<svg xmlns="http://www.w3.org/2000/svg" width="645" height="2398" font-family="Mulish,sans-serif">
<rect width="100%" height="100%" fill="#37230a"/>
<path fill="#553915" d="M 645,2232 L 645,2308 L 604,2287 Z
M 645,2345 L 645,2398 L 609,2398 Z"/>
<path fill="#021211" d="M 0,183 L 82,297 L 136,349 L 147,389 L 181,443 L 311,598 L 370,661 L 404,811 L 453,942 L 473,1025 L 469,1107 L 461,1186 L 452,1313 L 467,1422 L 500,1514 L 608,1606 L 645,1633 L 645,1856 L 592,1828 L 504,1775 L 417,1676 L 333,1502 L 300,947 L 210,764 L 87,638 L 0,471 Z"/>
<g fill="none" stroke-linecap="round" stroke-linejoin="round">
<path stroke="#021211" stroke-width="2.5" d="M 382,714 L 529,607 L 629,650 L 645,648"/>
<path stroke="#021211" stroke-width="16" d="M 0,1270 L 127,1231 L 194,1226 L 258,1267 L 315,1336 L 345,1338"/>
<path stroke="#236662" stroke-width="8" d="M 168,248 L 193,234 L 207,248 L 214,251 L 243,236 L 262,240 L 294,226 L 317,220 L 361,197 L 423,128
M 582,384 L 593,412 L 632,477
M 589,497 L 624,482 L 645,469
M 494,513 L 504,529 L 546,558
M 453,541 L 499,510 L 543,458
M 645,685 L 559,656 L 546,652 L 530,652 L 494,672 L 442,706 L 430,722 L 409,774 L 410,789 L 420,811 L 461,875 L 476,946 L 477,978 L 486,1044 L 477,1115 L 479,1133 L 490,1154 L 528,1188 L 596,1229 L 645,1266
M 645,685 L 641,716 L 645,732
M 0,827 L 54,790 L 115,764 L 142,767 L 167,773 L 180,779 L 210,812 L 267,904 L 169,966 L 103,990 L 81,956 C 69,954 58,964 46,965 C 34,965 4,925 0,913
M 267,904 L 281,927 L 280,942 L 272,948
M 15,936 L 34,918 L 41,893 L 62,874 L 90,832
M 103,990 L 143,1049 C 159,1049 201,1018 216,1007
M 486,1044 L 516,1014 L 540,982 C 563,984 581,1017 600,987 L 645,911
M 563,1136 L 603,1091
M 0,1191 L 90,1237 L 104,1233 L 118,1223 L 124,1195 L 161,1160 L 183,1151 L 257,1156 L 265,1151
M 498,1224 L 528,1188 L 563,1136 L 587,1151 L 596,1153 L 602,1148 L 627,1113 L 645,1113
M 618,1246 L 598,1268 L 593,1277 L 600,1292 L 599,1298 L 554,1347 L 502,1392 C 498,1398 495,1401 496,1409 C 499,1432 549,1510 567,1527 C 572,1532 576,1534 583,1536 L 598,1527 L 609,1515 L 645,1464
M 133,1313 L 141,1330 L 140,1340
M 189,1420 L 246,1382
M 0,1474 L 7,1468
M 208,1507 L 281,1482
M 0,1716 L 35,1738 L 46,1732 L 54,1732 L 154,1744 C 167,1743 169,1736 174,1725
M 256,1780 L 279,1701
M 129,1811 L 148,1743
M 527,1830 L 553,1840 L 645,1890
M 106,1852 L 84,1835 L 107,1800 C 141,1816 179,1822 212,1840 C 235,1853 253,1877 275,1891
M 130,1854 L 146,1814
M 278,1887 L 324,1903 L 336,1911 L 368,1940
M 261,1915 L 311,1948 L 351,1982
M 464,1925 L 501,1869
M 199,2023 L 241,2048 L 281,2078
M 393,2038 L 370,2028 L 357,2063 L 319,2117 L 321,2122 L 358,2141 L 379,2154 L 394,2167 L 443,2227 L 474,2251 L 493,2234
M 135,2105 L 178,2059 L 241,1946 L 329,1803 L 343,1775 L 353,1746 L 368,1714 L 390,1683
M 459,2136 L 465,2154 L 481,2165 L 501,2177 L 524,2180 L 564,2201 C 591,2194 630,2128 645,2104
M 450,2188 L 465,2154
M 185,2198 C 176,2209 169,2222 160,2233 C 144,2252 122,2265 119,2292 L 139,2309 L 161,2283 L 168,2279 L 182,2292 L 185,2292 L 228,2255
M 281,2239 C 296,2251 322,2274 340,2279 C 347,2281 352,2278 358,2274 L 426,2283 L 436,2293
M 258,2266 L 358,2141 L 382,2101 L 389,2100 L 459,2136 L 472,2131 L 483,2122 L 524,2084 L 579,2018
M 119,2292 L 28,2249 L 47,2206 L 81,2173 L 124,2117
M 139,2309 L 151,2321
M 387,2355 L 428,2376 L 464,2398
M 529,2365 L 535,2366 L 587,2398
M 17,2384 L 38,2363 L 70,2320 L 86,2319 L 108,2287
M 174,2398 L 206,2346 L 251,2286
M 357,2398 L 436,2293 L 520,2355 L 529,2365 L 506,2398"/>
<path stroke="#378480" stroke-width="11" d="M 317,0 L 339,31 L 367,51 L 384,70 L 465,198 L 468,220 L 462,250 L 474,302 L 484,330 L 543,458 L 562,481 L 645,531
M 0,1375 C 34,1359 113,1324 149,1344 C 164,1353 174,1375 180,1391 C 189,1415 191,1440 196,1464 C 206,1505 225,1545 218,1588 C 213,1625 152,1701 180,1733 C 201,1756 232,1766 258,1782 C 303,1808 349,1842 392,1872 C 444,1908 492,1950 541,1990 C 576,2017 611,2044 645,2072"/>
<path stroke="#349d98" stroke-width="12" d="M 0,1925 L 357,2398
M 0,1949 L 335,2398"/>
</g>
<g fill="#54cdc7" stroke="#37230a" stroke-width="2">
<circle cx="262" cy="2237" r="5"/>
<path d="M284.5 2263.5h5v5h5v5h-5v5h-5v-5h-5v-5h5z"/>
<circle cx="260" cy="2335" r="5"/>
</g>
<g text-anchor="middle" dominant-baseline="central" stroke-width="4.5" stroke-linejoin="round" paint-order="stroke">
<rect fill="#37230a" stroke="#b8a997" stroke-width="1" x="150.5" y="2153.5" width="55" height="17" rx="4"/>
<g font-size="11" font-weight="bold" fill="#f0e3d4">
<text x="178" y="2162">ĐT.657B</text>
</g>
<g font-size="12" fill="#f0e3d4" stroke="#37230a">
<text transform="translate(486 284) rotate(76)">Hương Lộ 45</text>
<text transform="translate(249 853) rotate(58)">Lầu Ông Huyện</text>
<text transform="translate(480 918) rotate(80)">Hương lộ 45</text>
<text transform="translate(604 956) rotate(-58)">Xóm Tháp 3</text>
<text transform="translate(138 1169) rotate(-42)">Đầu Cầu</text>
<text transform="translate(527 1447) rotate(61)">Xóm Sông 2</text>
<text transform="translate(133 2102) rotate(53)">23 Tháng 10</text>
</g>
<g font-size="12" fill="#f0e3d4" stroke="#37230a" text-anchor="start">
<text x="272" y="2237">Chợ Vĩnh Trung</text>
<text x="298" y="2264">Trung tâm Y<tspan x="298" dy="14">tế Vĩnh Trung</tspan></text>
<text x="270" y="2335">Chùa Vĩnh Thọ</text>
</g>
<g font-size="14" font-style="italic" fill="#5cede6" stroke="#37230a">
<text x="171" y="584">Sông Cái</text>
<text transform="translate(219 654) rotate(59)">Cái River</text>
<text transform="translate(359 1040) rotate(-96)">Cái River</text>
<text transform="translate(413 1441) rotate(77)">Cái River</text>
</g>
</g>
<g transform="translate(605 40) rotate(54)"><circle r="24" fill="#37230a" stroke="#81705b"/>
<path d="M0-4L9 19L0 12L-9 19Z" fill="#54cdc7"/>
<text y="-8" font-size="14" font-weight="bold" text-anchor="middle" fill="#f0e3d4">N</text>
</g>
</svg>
---
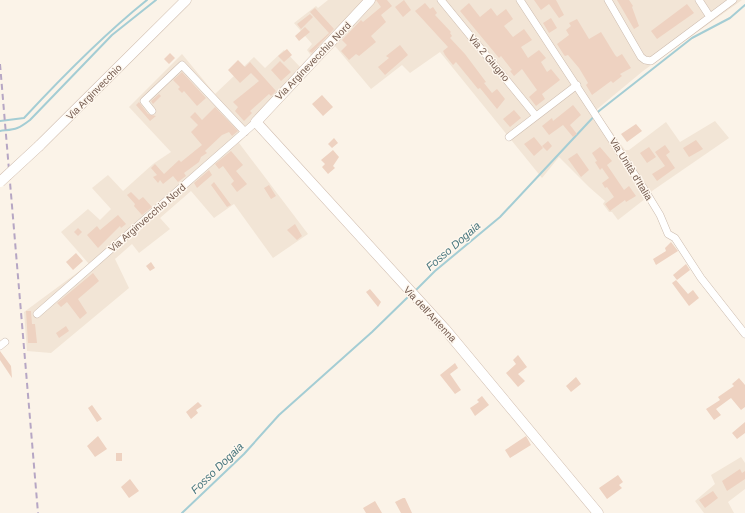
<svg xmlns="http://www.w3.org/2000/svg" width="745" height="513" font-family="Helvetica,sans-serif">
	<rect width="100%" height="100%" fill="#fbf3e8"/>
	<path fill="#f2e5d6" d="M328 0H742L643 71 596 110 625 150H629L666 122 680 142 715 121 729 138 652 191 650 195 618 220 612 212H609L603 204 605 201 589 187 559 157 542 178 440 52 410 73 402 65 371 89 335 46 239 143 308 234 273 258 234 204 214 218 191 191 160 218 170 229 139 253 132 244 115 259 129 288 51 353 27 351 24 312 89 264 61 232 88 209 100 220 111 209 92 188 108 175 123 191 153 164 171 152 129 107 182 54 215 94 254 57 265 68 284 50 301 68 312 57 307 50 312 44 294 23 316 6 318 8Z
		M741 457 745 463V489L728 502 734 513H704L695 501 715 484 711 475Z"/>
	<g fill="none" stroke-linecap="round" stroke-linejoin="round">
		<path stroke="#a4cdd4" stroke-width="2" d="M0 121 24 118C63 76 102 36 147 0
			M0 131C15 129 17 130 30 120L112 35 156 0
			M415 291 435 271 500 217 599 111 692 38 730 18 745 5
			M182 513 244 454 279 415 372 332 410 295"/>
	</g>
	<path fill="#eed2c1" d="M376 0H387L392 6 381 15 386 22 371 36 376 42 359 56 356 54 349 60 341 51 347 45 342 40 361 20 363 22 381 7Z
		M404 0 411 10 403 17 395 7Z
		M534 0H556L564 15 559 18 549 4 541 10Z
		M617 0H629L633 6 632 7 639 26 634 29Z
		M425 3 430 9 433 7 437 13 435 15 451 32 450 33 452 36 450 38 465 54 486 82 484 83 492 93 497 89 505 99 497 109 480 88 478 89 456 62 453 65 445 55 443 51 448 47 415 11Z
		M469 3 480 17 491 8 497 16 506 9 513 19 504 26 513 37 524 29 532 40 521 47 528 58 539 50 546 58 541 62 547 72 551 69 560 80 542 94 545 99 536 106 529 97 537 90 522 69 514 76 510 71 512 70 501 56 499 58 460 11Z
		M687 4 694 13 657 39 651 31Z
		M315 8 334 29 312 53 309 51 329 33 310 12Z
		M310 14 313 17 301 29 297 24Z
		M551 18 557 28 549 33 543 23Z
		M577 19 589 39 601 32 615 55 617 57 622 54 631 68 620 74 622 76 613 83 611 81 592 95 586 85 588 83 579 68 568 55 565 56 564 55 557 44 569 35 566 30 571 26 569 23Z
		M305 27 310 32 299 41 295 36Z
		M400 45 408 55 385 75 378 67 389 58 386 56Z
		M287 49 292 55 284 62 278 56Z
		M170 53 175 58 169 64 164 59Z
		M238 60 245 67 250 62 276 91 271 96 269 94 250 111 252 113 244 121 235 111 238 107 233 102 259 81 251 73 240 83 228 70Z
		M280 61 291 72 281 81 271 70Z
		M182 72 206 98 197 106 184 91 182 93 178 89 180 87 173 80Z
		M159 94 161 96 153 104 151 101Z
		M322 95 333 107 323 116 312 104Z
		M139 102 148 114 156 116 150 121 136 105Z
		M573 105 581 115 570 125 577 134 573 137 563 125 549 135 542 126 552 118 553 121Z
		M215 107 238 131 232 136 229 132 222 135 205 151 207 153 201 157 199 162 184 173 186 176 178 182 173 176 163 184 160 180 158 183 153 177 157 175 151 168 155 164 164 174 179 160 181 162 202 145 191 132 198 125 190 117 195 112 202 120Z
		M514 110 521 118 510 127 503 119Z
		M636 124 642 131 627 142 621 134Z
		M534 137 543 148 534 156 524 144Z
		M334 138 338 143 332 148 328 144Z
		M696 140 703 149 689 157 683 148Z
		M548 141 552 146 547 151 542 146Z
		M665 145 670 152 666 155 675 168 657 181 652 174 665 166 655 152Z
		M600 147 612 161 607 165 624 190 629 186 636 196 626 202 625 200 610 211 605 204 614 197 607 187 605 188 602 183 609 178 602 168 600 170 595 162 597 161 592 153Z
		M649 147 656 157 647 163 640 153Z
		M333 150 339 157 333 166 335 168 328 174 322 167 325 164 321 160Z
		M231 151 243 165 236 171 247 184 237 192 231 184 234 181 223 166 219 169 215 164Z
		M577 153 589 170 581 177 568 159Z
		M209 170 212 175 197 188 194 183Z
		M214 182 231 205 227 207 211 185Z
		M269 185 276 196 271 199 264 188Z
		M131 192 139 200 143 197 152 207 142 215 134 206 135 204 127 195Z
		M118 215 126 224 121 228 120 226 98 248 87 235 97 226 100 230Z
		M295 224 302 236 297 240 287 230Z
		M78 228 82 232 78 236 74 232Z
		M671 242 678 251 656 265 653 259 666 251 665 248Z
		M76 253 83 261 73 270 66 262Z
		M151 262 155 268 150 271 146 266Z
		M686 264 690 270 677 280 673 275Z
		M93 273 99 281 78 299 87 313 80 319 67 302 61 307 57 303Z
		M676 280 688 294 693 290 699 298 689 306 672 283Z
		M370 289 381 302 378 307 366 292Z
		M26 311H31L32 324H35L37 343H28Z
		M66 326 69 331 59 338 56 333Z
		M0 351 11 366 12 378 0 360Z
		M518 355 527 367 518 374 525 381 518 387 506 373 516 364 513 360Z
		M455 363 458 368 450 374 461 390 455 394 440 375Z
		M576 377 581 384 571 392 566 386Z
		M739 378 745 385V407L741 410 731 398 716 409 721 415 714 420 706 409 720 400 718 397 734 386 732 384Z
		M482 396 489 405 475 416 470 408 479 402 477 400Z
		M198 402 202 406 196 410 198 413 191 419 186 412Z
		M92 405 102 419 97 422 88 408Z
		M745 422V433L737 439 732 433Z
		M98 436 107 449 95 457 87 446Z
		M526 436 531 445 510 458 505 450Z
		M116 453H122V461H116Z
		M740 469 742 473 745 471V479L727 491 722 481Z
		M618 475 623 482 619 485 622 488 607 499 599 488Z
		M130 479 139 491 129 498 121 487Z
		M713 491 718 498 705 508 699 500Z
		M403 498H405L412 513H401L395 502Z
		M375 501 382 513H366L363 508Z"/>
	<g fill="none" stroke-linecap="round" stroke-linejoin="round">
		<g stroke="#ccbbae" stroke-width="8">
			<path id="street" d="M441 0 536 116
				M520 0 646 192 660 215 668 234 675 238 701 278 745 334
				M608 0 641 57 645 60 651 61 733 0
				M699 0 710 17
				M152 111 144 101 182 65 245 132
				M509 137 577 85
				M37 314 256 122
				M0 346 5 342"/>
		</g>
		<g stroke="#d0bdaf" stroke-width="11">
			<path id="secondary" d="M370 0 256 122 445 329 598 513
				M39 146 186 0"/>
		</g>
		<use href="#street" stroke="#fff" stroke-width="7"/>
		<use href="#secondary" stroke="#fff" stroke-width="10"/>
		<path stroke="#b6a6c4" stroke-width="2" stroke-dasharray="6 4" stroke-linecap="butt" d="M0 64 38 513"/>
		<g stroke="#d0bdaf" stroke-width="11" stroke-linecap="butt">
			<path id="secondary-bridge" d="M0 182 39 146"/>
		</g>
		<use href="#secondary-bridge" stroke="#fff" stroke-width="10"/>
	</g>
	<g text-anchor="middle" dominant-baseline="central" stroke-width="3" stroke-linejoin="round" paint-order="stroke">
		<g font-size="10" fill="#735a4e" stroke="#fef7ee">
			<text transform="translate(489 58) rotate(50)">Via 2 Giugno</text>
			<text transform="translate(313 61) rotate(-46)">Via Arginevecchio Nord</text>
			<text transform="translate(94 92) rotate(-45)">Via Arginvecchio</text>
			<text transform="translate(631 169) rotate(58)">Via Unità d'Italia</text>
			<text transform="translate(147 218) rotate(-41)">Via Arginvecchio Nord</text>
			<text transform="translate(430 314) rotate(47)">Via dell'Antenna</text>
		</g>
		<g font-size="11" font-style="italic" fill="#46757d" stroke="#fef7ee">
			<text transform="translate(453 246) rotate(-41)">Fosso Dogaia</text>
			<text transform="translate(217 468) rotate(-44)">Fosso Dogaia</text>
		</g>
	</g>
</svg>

# Task to carry out:
Everything above from the line containing "M696 140 703 149 689 157 683 148Z" down to the line containing "M699 0 710 17" is to be transcribed exactly, with both of those lines included and nothing else added.

# Output of the task:
		M696 140 703 149 689 157 683 148Z
		M548 141 552 146 547 151 542 146Z
		M665 145 670 152 666 155 675 168 657 181 652 174 665 166 655 152Z
		M600 147 612 161 607 165 624 190 629 186 636 196 626 202 625 200 610 211 605 204 614 197 607 187 605 188 602 183 609 178 602 168 600 170 595 162 597 161 592 153Z
		M649 147 656 157 647 163 640 153Z
		M333 150 339 157 333 166 335 168 328 174 322 167 325 164 321 160Z
		M231 151 243 165 236 171 247 184 237 192 231 184 234 181 223 166 219 169 215 164Z
		M577 153 589 170 581 177 568 159Z
		M209 170 212 175 197 188 194 183Z
		M214 182 231 205 227 207 211 185Z
		M269 185 276 196 271 199 264 188Z
		M131 192 139 200 143 197 152 207 142 215 134 206 135 204 127 195Z
		M118 215 126 224 121 228 120 226 98 248 87 235 97 226 100 230Z
		M295 224 302 236 297 240 287 230Z
		M78 228 82 232 78 236 74 232Z
		M671 242 678 251 656 265 653 259 666 251 665 248Z
		M76 253 83 261 73 270 66 262Z
		M151 262 155 268 150 271 146 266Z
		M686 264 690 270 677 280 673 275Z
		M93 273 99 281 78 299 87 313 80 319 67 302 61 307 57 303Z
		M676 280 688 294 693 290 699 298 689 306 672 283Z
		M370 289 381 302 378 307 366 292Z
		M26 311H31L32 324H35L37 343H28Z
		M66 326 69 331 59 338 56 333Z
		M0 351 11 366 12 378 0 360Z
		M518 355 527 367 518 374 525 381 518 387 506 373 516 364 513 360Z
		M455 363 458 368 450 374 461 390 455 394 440 375Z
		M576 377 581 384 571 392 566 386Z
		M739 378 745 385V407L741 410 731 398 716 409 721 415 714 420 706 409 720 400 718 397 734 386 732 384Z
		M482 396 489 405 475 416 470 408 479 402 477 400Z
		M198 402 202 406 196 410 198 413 191 419 186 412Z
		M92 405 102 419 97 422 88 408Z
		M745 422V433L737 439 732 433Z
		M98 436 107 449 95 457 87 446Z
		M526 436 531 445 510 458 505 450Z
		M116 453H122V461H116Z
		M740 469 742 473 745 471V479L727 491 722 481Z
		M618 475 623 482 619 485 622 488 607 499 599 488Z
		M130 479 139 491 129 498 121 487Z
		M713 491 718 498 705 508 699 500Z
		M403 498H405L412 513H401L395 502Z
		M375 501 382 513H366L363 508Z"/>
	<g fill="none" stroke-linecap="round" stroke-linejoin="round">
		<g stroke="#ccbbae" stroke-width="8">
			<path id="street" d="M441 0 536 116
				M520 0 646 192 660 215 668 234 675 238 701 278 745 334
				M608 0 641 57 645 60 651 61 733 0
				M699 0 710 17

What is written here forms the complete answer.